[Records from a dataset]
======

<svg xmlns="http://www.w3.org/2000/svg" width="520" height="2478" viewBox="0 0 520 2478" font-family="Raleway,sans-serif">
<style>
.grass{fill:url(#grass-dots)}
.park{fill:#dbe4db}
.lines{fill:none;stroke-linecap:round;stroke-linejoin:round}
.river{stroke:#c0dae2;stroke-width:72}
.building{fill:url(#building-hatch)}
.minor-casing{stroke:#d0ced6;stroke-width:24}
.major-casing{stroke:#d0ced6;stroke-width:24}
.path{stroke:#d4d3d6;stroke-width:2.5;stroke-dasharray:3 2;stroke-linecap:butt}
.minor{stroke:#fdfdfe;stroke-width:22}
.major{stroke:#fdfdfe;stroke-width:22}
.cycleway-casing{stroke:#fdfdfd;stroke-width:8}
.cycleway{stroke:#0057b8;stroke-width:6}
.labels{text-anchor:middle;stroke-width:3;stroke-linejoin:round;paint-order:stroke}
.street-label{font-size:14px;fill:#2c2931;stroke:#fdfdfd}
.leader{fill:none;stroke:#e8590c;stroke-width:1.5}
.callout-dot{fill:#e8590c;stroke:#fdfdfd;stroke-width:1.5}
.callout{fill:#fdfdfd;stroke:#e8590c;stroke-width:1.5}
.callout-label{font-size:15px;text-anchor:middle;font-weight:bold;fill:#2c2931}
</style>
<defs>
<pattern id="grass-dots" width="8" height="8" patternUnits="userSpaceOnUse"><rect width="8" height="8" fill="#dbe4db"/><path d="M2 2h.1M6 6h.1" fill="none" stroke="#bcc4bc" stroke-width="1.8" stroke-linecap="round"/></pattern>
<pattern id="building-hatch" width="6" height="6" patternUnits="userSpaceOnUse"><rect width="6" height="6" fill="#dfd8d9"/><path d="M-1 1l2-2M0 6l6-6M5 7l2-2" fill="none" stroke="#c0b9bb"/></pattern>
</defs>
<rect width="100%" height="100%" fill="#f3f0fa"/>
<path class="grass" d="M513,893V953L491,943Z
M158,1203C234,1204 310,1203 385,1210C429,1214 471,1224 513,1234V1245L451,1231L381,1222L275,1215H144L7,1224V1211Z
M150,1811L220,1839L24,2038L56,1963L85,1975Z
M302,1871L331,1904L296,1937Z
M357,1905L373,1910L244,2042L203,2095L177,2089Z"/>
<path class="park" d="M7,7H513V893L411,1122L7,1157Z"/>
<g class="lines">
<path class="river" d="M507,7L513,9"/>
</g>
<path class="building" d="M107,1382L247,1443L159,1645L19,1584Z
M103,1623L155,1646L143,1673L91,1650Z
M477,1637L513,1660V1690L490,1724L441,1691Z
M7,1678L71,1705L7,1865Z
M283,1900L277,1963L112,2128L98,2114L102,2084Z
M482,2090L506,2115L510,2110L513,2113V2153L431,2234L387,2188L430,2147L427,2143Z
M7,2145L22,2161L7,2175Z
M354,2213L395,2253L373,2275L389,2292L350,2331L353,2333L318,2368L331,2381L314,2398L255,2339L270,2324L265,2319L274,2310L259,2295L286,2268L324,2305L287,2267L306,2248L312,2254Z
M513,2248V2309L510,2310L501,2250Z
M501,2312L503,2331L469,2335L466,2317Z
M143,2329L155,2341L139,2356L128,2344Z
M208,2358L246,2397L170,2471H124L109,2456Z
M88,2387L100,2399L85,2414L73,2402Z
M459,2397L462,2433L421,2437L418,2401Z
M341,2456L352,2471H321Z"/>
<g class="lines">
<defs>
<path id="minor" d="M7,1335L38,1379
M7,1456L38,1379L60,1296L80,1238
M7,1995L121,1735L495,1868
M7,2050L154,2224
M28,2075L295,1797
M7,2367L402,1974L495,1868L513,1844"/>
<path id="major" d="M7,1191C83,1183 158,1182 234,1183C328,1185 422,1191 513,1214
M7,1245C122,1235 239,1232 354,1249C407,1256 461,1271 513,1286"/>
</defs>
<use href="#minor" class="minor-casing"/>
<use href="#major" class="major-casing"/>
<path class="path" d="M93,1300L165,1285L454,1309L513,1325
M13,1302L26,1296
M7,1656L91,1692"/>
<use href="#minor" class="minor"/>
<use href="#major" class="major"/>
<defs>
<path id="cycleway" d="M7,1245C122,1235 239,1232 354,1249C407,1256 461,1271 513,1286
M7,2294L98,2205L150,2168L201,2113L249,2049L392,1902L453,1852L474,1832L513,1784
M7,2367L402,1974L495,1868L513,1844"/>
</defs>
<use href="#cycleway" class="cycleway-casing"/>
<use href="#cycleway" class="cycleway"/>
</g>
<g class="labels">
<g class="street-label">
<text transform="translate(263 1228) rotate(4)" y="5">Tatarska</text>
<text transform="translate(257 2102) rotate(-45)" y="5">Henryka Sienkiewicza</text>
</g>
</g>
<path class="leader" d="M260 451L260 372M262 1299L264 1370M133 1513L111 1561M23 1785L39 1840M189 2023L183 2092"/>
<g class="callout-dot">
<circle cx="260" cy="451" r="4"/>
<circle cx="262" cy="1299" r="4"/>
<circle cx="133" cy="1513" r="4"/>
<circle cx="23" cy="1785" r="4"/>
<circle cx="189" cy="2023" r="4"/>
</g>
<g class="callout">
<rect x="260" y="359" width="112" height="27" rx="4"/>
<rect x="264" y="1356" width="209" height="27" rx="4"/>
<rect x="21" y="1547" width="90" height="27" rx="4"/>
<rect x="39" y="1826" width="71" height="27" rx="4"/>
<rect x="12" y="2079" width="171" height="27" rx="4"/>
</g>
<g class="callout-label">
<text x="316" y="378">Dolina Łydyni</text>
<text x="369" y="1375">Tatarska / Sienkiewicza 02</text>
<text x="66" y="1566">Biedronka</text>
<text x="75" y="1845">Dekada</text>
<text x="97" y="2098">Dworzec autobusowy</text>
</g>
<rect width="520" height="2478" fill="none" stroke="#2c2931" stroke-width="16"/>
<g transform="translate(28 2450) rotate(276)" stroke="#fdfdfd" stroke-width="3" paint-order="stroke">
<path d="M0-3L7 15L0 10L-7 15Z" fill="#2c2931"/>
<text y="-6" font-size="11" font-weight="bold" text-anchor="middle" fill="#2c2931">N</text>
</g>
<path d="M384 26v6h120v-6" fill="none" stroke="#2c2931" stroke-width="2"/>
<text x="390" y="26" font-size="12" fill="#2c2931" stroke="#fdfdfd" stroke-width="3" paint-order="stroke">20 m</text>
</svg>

======

WORK INSTRUCTION:
Every line above should be output exactly as it stands.

ANSWER SECTION:
<svg xmlns="http://www.w3.org/2000/svg" width="520" height="2478" viewBox="0 0 520 2478" font-family="Raleway,sans-serif">
<style>
.grass{fill:url(#grass-dots)}
.park{fill:#dbe4db}
.lines{fill:none;stroke-linecap:round;stroke-linejoin:round}
.river{stroke:#c0dae2;stroke-width:72}
.building{fill:url(#building-hatch)}
.minor-casing{stroke:#d0ced6;stroke-width:24}
.major-casing{stroke:#d0ced6;stroke-width:24}
.path{stroke:#d4d3d6;stroke-width:2.5;stroke-dasharray:3 2;stroke-linecap:butt}
.minor{stroke:#fdfdfe;stroke-width:22}
.major{stroke:#fdfdfe;stroke-width:22}
.cycleway-casing{stroke:#fdfdfd;stroke-width:8}
.cycleway{stroke:#0057b8;stroke-width:6}
.labels{text-anchor:middle;stroke-width:3;stroke-linejoin:round;paint-order:stroke}
.street-label{font-size:14px;fill:#2c2931;stroke:#fdfdfd}
.leader{fill:none;stroke:#e8590c;stroke-width:1.5}
.callout-dot{fill:#e8590c;stroke:#fdfdfd;stroke-width:1.5}
.callout{fill:#fdfdfd;stroke:#e8590c;stroke-width:1.5}
.callout-label{font-size:15px;text-anchor:middle;font-weight:bold;fill:#2c2931}
</style>
<defs>
<pattern id="grass-dots" width="8" height="8" patternUnits="userSpaceOnUse"><rect width="8" height="8" fill="#dbe4db"/><path d="M2 2h.1M6 6h.1" fill="none" stroke="#bcc4bc" stroke-width="1.8" stroke-linecap="round"/></pattern>
<pattern id="building-hatch" width="6" height="6" patternUnits="userSpaceOnUse"><rect width="6" height="6" fill="#dfd8d9"/><path d="M-1 1l2-2M0 6l6-6M5 7l2-2" fill="none" stroke="#c0b9bb"/></pattern>
</defs>
<rect width="100%" height="100%" fill="#f3f0fa"/>
<path class="grass" d="M513,893V953L491,943Z
M158,1203C234,1204 310,1203 385,1210C429,1214 471,1224 513,1234V1245L451,1231L381,1222L275,1215H144L7,1224V1211Z
M150,1811L220,1839L24,2038L56,1963L85,1975Z
M302,1871L331,1904L296,1937Z
M357,1905L373,1910L244,2042L203,2095L177,2089Z"/>
<path class="park" d="M7,7H513V893L411,1122L7,1157Z"/>
<g class="lines">
<path class="river" d="M507,7L513,9"/>
</g>
<path class="building" d="M107,1382L247,1443L159,1645L19,1584Z
M103,1623L155,1646L143,1673L91,1650Z
M477,1637L513,1660V1690L490,1724L441,1691Z
M7,1678L71,1705L7,1865Z
M283,1900L277,1963L112,2128L98,2114L102,2084Z
M482,2090L506,2115L510,2110L513,2113V2153L431,2234L387,2188L430,2147L427,2143Z
M7,2145L22,2161L7,2175Z
M354,2213L395,2253L373,2275L389,2292L350,2331L353,2333L318,2368L331,2381L314,2398L255,2339L270,2324L265,2319L274,2310L259,2295L286,2268L324,2305L287,2267L306,2248L312,2254Z
M513,2248V2309L510,2310L501,2250Z
M501,2312L503,2331L469,2335L466,2317Z
M143,2329L155,2341L139,2356L128,2344Z
M208,2358L246,2397L170,2471H124L109,2456Z
M88,2387L100,2399L85,2414L73,2402Z
M459,2397L462,2433L421,2437L418,2401Z
M341,2456L352,2471H321Z"/>
<g class="lines">
<defs>
<path id="minor" d="M7,1335L38,1379
M7,1456L38,1379L60,1296L80,1238
M7,1995L121,1735L495,1868
M7,2050L154,2224
M28,2075L295,1797
M7,2367L402,1974L495,1868L513,1844"/>
<path id="major" d="M7,1191C83,1183 158,1182 234,1183C328,1185 422,1191 513,1214
M7,1245C122,1235 239,1232 354,1249C407,1256 461,1271 513,1286"/>
</defs>
<use href="#minor" class="minor-casing"/>
<use href="#major" class="major-casing"/>
<path class="path" d="M93,1300L165,1285L454,1309L513,1325
M13,1302L26,1296
M7,1656L91,1692"/>
<use href="#minor" class="minor"/>
<use href="#major" class="major"/>
<defs>
<path id="cycleway" d="M7,1245C122,1235 239,1232 354,1249C407,1256 461,1271 513,1286
M7,2294L98,2205L150,2168L201,2113L249,2049L392,1902L453,1852L474,1832L513,1784
M7,2367L402,1974L495,1868L513,1844"/>
</defs>
<use href="#cycleway" class="cycleway-casing"/>
<use href="#cycleway" class="cycleway"/>
</g>
<g class="labels">
<g class="street-label">
<text transform="translate(263 1228) rotate(4)" y="5">Tatarska</text>
<text transform="translate(257 2102) rotate(-45)" y="5">Henryka Sienkiewicza</text>
</g>
</g>
<path class="leader" d="M260 451L260 372M262 1299L264 1370M133 1513L111 1561M23 1785L39 1840M189 2023L183 2092"/>
<g class="callout-dot">
<circle cx="260" cy="451" r="4"/>
<circle cx="262" cy="1299" r="4"/>
<circle cx="133" cy="1513" r="4"/>
<circle cx="23" cy="1785" r="4"/>
<circle cx="189" cy="2023" r="4"/>
</g>
<g class="callout">
<rect x="260" y="359" width="112" height="27" rx="4"/>
<rect x="264" y="1356" width="209" height="27" rx="4"/>
<rect x="21" y="1547" width="90" height="27" rx="4"/>
<rect x="39" y="1826" width="71" height="27" rx="4"/>
<rect x="12" y="2079" width="171" height="27" rx="4"/>
</g>
<g class="callout-label">
<text x="316" y="378">Dolina Łydyni</text>
<text x="369" y="1375">Tatarska / Sienkiewicza 02</text>
<text x="66" y="1566">Biedronka</text>
<text x="75" y="1845">Dekada</text>
<text x="97" y="2098">Dworzec autobusowy</text>
</g>
<rect width="520" height="2478" fill="none" stroke="#2c2931" stroke-width="16"/>
<g transform="translate(28 2450) rotate(276)" stroke="#fdfdfd" stroke-width="3" paint-order="stroke">
<path d="M0-3L7 15L0 10L-7 15Z" fill="#2c2931"/>
<text y="-6" font-size="11" font-weight="bold" text-anchor="middle" fill="#2c2931">N</text>
</g>
<path d="M384 26v6h120v-6" fill="none" stroke="#2c2931" stroke-width="2"/>
<text x="390" y="26" font-size="12" fill="#2c2931" stroke="#fdfdfd" stroke-width="3" paint-order="stroke">20 m</text>
</svg>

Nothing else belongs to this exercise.